#### Directive 1
Please answer these questions using the post on coaches and the Aaron Hernandez case:
(a) What did Brent Calloway use the victim's student card for?
(b) How many of the 121 players on the 2008 national championship team have been arrested?
(c) Which school did Cam Newton go to before reaching Auburn?
#### Directive 2
Reproduce the post on coaches and the Aaron Hernandez case from "I never understood" up to and including "the right way.".

#### Provided text
○ ○ ○ ○ ○ ○ ○
Saban has had his fair share of incidents, but I’ve yet to see him bail anyone out. If there is anyone a magic attorney could’ve helped it would have been Brent Calloway. The former tug-of-war recruit between Bama and Auburn only committed a $5 purchase from a vending machine using the victim’s student card, after the fact, and apart from the actual incident involving three UA players. And yet, Calloway was shown the door like the rest. Will this lead to his eventual good? Time will tell.

Time has told the story on Hernandez, however. It’s just hard to say at this point if Meyer’s use of his authority would have saved Loyd Odin’s life, and Aaron Hernandez’s future. But 41 of his players among the 121 on the 2008 national championship team have been arrested. You have to wonder about the culture he was enabling while there, and the new culture which is apparently different ever since.

As long as players have free will…which will be forever…the answer to the question of a coach’s responsibility in how the young men they vow to shape turn out will remain difficult to answer. But as long as winning defines a coach over altering his players’ lives off the field, it will be even tougher.


(Follow ITK on Twitter for Bama news, commentary and smack.)

16 thoughts on “Aaron Hernandez case sheds light on how responsible coaches are for their players’ fate”

  1. I’ve read about Florida having more arrests than any other team in the SEC during Meyer’s tenure. I guess you could argue the police there are just better and it doesn’t mean Meyer was related in any way to, well, anything. Fine. I don’t hate the guy, I just don’t understand why so many people trust him.

    But for all the players that were arrested at Florida under Meyer, none of them were kicked off the team to my knowledge except Cam Newton.

    Wait, sorry, he wasn’t kicked off, he elected to leave Florida under Mullen and Meyer as the lead-in behind Tim Tebow for… Blinn College. That, or Florida had otherwise threatened to expel him for the computer thing. Or was it something worse?

    I don’t mean to make this a hateful diatribe against Cam Newton, as much as I hate the gum-chewing, face-hiding creep. But for all the arrests at Florida, was the laptop theft really enough to kick a star like that out?

    Think about it. Fights, drugs, drunk-driving accidents and failed sobriety tests, even other similar thefts to the laptop happened under Meyer’s watch, but they show Newton the door? Did he do more than we know about? We know it wasn’t his first issue with the law at Florida, but could a laptop really have been enough for Florida to expel a star backup QB? Was it a timing issue?

    I never understood it, and sure, Newton found the perfect fit at Auburn instead, but he had to work through Blinn College to get there, right? So getting in trouble at Florida made a bad egg reconsider his opportunities and take advantage of them by working his way up the right way.

    Only he didn’t.

    I don’t mean to imply if Cam Newton had stayed at Florida he would be assassinating his enemies a mile from his house and spitting bubble gum at the corpses (he’d never give up the gum, of course), but that doesn’t mean taking the “discipline” at Blinn College made him a good person. He may not be an idiotic murderer, and maybe that’s all that matters (and someone has to mention Rolando McClain being unable to stay on the right side of the law as well), but I think it starts before the coach.

    For example, at Alabama, we’ve seen 4-stars disappear before ever playing a down. They’re gone. Sure, it doesn’t happen often (less often now than ever) but my point is Isaiah Crowell doesn’t come to Alabama. He doesn’t fit. I think the guys who wouldn’t make the kinds of mistakes that would get them in serious trouble end up being recruited heavily at Alabama in the first place. I don’t think it’s a coincidence Alabama has players with great test scores, high graduation rates, Rhoades Scholars, and also have so few problems with the law. And even if they do make it to the Capstone, they either shape up or ship out.

    So I say it starts with the coach before the player even decides on a school. I don’t blame Urban Meyer for Hernandez’s victim(s). I’m just not sure Hernandez would have been given the opportunity at a school like Alabama.
○ ○ ○ ○ ○ ○ ○
#### Given records
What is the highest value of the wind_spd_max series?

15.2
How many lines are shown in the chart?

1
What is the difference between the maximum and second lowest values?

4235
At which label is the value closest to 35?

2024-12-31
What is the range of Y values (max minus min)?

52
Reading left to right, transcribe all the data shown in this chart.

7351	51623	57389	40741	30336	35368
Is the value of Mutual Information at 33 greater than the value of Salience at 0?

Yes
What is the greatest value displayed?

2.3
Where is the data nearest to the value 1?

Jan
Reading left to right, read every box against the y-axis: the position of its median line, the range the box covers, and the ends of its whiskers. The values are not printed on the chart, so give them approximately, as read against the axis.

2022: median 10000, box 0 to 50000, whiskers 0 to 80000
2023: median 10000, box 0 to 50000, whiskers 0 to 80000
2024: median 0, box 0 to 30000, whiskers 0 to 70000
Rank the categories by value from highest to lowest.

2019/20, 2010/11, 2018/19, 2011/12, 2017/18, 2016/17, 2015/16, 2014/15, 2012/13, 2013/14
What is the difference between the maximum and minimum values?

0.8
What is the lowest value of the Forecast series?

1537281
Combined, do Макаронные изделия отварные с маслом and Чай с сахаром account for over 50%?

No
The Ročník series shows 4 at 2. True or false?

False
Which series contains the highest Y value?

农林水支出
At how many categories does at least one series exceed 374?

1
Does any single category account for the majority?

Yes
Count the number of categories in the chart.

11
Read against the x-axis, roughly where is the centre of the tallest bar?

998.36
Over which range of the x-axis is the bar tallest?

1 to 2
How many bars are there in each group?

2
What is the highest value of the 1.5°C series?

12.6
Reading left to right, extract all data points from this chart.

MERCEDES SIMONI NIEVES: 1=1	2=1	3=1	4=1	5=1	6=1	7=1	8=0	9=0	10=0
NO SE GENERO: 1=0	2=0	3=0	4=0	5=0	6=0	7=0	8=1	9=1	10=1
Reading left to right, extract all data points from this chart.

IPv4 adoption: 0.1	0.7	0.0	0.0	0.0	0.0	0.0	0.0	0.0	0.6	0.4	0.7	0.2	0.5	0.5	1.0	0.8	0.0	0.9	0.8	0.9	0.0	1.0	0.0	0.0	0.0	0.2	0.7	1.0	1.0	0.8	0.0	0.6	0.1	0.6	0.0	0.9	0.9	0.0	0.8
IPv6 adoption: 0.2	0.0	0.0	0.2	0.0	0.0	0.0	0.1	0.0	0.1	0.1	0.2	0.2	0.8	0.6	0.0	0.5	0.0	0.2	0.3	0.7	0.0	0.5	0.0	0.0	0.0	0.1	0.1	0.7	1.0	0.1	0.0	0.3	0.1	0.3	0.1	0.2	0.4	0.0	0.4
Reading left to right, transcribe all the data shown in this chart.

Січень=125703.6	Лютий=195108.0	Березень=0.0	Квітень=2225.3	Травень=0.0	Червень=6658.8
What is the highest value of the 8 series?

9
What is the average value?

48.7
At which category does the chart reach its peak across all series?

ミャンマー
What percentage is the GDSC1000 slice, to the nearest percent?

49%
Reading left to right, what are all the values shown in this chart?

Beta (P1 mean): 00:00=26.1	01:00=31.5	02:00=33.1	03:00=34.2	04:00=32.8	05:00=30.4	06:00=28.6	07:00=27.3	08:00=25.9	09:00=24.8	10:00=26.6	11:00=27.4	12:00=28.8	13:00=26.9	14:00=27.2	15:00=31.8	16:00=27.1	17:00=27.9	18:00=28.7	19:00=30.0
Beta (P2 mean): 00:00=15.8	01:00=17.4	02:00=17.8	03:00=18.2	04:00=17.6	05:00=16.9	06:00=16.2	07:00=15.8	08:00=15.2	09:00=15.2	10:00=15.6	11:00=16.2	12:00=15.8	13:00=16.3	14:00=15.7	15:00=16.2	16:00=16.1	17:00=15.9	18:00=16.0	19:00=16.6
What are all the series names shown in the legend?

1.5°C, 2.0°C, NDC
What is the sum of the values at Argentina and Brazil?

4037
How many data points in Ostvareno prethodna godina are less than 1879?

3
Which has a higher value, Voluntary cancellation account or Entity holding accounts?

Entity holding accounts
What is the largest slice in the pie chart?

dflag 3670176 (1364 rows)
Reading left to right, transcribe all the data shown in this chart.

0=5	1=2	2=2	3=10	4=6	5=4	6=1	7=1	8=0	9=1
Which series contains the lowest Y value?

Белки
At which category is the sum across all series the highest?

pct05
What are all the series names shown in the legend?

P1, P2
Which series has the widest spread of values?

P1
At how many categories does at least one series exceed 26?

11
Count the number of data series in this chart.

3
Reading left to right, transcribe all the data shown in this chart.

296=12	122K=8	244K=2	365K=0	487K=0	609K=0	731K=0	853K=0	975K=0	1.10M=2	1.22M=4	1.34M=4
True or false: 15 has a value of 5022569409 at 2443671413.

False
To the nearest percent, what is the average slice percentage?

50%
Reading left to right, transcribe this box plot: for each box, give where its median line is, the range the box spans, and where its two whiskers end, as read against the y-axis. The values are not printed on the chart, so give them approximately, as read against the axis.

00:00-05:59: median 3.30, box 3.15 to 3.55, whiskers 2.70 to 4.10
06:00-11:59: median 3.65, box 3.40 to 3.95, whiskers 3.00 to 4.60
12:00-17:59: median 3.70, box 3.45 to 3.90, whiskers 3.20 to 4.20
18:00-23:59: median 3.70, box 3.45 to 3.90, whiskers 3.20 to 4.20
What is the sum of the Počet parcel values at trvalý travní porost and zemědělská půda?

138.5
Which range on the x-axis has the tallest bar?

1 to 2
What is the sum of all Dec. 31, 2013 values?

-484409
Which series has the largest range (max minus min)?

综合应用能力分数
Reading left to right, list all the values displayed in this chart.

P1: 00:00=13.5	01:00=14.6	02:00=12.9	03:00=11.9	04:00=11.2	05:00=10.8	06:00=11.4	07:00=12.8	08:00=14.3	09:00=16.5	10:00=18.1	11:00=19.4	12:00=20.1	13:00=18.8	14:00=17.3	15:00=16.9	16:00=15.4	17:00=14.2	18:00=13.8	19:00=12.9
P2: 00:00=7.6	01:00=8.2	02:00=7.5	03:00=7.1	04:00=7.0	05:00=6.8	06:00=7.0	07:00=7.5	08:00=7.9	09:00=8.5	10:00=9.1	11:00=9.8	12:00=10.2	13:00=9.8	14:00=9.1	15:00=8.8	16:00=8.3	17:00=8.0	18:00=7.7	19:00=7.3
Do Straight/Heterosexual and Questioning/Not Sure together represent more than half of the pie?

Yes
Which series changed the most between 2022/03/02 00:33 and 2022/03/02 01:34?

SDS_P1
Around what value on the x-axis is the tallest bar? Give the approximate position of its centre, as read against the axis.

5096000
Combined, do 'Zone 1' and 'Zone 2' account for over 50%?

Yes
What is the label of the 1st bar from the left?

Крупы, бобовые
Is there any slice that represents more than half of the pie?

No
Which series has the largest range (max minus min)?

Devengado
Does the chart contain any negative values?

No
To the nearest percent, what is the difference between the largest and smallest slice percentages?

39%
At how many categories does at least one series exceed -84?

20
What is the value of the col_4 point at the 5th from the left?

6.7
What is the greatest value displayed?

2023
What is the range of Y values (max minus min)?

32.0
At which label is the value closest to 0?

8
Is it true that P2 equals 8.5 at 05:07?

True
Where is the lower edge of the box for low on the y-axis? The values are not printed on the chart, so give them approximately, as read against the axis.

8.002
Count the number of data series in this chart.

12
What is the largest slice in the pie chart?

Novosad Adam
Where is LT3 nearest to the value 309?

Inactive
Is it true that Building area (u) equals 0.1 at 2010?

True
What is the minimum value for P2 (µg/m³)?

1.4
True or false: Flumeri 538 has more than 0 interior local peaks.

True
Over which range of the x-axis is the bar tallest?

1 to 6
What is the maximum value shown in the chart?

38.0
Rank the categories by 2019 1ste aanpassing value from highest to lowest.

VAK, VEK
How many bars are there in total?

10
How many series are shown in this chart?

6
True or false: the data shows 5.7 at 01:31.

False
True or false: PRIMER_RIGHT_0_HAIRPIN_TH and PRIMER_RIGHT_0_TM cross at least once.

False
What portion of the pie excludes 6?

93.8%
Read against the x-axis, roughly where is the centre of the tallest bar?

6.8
○ ○ ○ ○ ○ ○ ○
#### Written response 1
(a) A $5 purchase from a vending machine.
(b) 41.
(c) Blinn College.

#### Written response 2
I never understood it, and sure, Newton found the perfect fit at Auburn instead, but he had to work through Blinn College to get there, right? So getting in trouble at Florida made a bad egg reconsider his opportunities and take advantage of them by working his way up the right way.